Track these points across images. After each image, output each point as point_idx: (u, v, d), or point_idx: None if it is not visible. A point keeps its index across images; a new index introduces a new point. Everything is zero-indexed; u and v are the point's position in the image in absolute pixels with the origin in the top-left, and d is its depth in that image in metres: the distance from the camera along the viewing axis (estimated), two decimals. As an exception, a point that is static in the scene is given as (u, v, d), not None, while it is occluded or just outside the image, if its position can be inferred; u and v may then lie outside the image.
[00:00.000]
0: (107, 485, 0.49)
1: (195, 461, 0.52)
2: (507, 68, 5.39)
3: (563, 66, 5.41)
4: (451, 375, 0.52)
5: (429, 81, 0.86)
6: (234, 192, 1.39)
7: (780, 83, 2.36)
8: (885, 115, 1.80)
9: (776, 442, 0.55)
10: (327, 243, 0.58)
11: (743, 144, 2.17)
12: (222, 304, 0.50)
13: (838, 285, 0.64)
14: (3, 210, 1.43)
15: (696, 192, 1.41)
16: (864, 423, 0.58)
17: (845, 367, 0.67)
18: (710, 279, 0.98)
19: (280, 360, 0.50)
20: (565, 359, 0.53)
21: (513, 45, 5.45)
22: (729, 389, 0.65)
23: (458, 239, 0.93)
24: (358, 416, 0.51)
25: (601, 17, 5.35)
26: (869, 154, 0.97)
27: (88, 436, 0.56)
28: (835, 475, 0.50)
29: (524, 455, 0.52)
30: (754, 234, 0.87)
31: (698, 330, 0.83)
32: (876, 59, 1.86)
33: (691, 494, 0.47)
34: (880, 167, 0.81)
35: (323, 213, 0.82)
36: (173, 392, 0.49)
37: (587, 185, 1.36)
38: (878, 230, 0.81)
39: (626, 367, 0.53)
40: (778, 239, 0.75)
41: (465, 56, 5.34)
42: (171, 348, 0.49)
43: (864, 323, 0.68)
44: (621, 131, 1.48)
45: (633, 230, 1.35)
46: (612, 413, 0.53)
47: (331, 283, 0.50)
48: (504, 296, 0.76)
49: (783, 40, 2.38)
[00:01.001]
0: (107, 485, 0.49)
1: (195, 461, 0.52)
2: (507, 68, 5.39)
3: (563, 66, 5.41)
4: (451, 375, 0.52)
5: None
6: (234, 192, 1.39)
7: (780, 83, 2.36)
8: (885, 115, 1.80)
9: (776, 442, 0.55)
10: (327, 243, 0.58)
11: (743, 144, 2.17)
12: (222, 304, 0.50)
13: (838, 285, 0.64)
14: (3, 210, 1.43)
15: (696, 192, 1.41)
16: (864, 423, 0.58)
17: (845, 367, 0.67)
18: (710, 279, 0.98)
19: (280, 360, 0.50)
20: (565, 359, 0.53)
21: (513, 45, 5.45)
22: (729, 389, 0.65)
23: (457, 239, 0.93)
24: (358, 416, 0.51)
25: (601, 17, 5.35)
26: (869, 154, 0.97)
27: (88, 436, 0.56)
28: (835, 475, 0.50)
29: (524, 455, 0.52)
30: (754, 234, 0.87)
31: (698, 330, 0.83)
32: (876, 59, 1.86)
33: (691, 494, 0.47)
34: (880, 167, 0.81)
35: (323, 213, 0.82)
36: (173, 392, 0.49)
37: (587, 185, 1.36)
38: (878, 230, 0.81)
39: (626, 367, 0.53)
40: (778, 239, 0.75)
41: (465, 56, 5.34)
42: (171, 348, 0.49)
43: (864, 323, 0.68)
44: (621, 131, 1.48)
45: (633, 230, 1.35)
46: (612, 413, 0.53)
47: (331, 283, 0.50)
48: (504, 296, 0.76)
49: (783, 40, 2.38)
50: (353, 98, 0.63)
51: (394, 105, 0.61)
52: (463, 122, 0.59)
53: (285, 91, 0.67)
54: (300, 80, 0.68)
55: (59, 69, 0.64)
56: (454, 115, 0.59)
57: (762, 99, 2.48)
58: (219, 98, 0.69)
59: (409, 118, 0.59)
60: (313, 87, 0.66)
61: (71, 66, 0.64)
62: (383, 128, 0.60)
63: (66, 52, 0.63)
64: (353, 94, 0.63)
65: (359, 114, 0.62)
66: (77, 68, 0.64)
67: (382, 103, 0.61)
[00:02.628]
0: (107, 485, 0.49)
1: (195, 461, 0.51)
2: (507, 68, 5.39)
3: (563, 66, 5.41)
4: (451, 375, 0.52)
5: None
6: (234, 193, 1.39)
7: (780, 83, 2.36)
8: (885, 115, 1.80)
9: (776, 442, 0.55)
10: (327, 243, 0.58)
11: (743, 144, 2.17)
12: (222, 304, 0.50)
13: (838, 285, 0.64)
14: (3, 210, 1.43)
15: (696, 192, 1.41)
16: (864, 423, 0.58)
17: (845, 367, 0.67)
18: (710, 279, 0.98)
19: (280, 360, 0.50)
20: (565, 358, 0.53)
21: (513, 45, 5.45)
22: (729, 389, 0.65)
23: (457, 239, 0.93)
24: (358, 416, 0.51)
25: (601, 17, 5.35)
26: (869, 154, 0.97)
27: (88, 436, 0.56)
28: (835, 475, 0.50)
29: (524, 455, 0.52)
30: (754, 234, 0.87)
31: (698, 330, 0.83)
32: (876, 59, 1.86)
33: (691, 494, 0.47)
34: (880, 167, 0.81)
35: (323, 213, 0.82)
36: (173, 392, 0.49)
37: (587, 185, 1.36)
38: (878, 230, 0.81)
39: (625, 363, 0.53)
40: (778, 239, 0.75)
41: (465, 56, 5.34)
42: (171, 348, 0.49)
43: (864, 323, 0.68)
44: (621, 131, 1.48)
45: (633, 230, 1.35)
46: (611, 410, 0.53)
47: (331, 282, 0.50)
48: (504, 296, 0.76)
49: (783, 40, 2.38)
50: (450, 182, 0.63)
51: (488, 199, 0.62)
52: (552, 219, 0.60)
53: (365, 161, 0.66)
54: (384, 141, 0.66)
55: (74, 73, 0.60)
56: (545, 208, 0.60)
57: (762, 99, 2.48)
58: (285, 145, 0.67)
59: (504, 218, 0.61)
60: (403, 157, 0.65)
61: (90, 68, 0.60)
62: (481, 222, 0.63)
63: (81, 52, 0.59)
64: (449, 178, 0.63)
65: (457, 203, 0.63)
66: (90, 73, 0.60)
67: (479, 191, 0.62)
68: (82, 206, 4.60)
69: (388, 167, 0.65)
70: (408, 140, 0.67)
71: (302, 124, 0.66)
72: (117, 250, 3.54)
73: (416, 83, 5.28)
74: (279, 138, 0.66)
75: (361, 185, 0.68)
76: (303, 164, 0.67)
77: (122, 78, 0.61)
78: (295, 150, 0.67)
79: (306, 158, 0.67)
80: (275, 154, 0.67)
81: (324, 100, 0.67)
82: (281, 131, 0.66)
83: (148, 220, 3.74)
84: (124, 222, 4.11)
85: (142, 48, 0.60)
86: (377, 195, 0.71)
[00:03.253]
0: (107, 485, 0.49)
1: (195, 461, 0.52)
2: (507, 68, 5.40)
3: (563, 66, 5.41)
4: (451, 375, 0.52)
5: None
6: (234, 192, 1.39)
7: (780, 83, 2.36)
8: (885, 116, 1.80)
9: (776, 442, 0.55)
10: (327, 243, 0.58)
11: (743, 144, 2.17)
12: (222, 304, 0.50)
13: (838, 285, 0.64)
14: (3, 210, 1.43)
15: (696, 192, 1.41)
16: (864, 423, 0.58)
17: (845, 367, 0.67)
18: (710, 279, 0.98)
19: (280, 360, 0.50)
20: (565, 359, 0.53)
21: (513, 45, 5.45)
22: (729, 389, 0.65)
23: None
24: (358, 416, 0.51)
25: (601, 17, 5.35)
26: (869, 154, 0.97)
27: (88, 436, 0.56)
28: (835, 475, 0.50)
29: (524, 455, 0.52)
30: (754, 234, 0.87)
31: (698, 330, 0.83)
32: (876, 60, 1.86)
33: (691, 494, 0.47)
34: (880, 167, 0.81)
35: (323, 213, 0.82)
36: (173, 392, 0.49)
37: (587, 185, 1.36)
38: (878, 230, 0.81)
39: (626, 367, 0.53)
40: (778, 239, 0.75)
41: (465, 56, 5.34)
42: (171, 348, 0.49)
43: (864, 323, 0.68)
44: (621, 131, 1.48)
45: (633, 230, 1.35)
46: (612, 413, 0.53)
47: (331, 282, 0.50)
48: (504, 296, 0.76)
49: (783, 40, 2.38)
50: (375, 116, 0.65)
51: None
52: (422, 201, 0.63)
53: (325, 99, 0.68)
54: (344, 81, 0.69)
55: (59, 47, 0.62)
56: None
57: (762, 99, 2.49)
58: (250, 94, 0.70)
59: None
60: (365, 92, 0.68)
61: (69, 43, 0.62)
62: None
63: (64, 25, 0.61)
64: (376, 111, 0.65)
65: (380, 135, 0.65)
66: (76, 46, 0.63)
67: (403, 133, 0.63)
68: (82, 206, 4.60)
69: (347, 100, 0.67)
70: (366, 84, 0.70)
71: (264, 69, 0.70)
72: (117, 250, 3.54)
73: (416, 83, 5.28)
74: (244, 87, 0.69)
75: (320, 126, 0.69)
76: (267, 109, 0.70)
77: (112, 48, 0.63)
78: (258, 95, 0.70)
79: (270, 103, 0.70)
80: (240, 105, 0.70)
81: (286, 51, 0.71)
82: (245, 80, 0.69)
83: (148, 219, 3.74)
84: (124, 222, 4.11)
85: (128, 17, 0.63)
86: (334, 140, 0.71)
★ ★ ★ ★
**What you need to do**
Start with the line above that contains "51: (394, 105, 0.61)" and stop after the line that contains "86: (377, 195, 0.71)". Output those lines exactly, and only those.

**Problem solution**
51: (394, 105, 0.61)
52: (463, 122, 0.59)
53: (285, 91, 0.67)
54: (300, 80, 0.68)
55: (59, 69, 0.64)
56: (454, 115, 0.59)
57: (762, 99, 2.48)
58: (219, 98, 0.69)
59: (409, 118, 0.59)
60: (313, 87, 0.66)
61: (71, 66, 0.64)
62: (383, 128, 0.60)
63: (66, 52, 0.63)
64: (353, 94, 0.63)
65: (359, 114, 0.62)
66: (77, 68, 0.64)
67: (382, 103, 0.61)
[00:02.628]
0: (107, 485, 0.49)
1: (195, 461, 0.51)
2: (507, 68, 5.39)
3: (563, 66, 5.41)
4: (451, 375, 0.52)
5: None
6: (234, 193, 1.39)
7: (780, 83, 2.36)
8: (885, 115, 1.80)
9: (776, 442, 0.55)
10: (327, 243, 0.58)
11: (743, 144, 2.17)
12: (222, 304, 0.50)
13: (838, 285, 0.64)
14: (3, 210, 1.43)
15: (696, 192, 1.41)
16: (864, 423, 0.58)
17: (845, 367, 0.67)
18: (710, 279, 0.98)
19: (280, 360, 0.50)
20: (565, 358, 0.53)
21: (513, 45, 5.45)
22: (729, 389, 0.65)
23: (457, 239, 0.93)
24: (358, 416, 0.51)
25: (601, 17, 5.35)
26: (869, 154, 0.97)
27: (88, 436, 0.56)
28: (835, 475, 0.50)
29: (524, 455, 0.52)
30: (754, 234, 0.87)
31: (698, 330, 0.83)
32: (876, 59, 1.86)
33: (691, 494, 0.47)
34: (880, 167, 0.81)
35: (323, 213, 0.82)
36: (173, 392, 0.49)
37: (587, 185, 1.36)
38: (878, 230, 0.81)
39: (625, 363, 0.53)
40: (778, 239, 0.75)
41: (465, 56, 5.34)
42: (171, 348, 0.49)
43: (864, 323, 0.68)
44: (621, 131, 1.48)
45: (633, 230, 1.35)
46: (611, 410, 0.53)
47: (331, 282, 0.50)
48: (504, 296, 0.76)
49: (783, 40, 2.38)
50: (450, 182, 0.63)
51: (488, 199, 0.62)
52: (552, 219, 0.60)
53: (365, 161, 0.66)
54: (384, 141, 0.66)
55: (74, 73, 0.60)
56: (545, 208, 0.60)
57: (762, 99, 2.48)
58: (285, 145, 0.67)
59: (504, 218, 0.61)
60: (403, 157, 0.65)
61: (90, 68, 0.60)
62: (481, 222, 0.63)
63: (81, 52, 0.59)
64: (449, 178, 0.63)
65: (457, 203, 0.63)
66: (90, 73, 0.60)
67: (479, 191, 0.62)
68: (82, 206, 4.60)
69: (388, 167, 0.65)
70: (408, 140, 0.67)
71: (302, 124, 0.66)
72: (117, 250, 3.54)
73: (416, 83, 5.28)
74: (279, 138, 0.66)
75: (361, 185, 0.68)
76: (303, 164, 0.67)
77: (122, 78, 0.61)
78: (295, 150, 0.67)
79: (306, 158, 0.67)
80: (275, 154, 0.67)
81: (324, 100, 0.67)
82: (281, 131, 0.66)
83: (148, 220, 3.74)
84: (124, 222, 4.11)
85: (142, 48, 0.60)
86: (377, 195, 0.71)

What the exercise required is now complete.